_Selected excerpt_
As stated above, you should always specify the exact memory limits when running your tasks, so that you neither waste RAM nor starve others of memory by using more than you requested. However, memory requirements can be difficult to estimate in advance. That's why you should profile your tasks first.

A simple method is to run the task and observe the memory usage reported in the epilog, but SGE may not record transient allocations. As documented in man 5 accounting and observed in qconf -sconf, SGE only collects stats every accounting_flush_time. If this is not set, it defaults to flush_time, which is preset to 15 seconds. But the kernel records all info immediately without polling, and you can view these exact stats by looking into /proc/$PID/status while the task is running.

You can still miss allocations made shortly before the program exits – which often happens when trying to debug why your program gets killed by SGE after exhausting the reserved space. To record these, use /usr/bin/time -v (the actual binary, not the shell-builtin command time). Be aware that unlike the builtin, it cannot measure shell functions and behaves differently on pipelines.

Obtaining peak usage of multiprocess applications is trickier. Detached and backgrounded processes are ignored completely by time -v and you get the maximum footprint of any children, not the sum of all maximal footprints nor the largest footprint in any instant.

If you program in C and need to know the peak memory usage of your children, you can also use the wait4() syscall and calculate the stats yourself.

If your job is the only one on a given machine, you can also look how much free memory is left when running the job (e.g. with htop if you know when is the peak moment).

_Dataset_

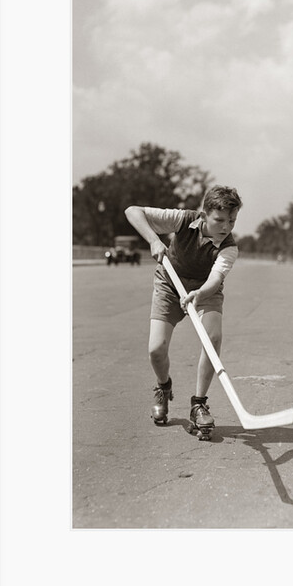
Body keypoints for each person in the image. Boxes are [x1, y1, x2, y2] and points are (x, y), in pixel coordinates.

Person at [124, 185, 243, 440]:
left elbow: (215, 278)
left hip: (205, 291)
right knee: (156, 349)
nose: (226, 227)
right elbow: (132, 211)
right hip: (170, 284)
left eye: (231, 221)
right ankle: (163, 388)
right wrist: (154, 239)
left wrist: (199, 294)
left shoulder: (229, 248)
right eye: (219, 220)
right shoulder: (183, 219)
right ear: (204, 215)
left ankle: (198, 404)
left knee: (213, 339)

_Your assignment_
Repeat the text on profiling memory usage word for word, from "You can still" up to and including "the stats yourself.".

_Solution to this task_
You can still miss allocations made shortly before the program exits – which often happens when trying to debug why your program gets killed by SGE after exhausting the reserved space. To record these, use /usr/bin/time -v (the actual binary, not the shell-builtin command time). Be aware that unlike the builtin, it cannot measure shell functions and behaves differently on pipelines.

Obtaining peak usage of multiprocess applications is trickier. Detached and backgrounded processes are ignored completely by time -v and you get the maximum footprint of any children, not the sum of all maximal footprints nor the largest footprint in any instant.

If you program in C and need to know the peak memory usage of your children, you can also use the wait4() syscall and calculate the stats yourself.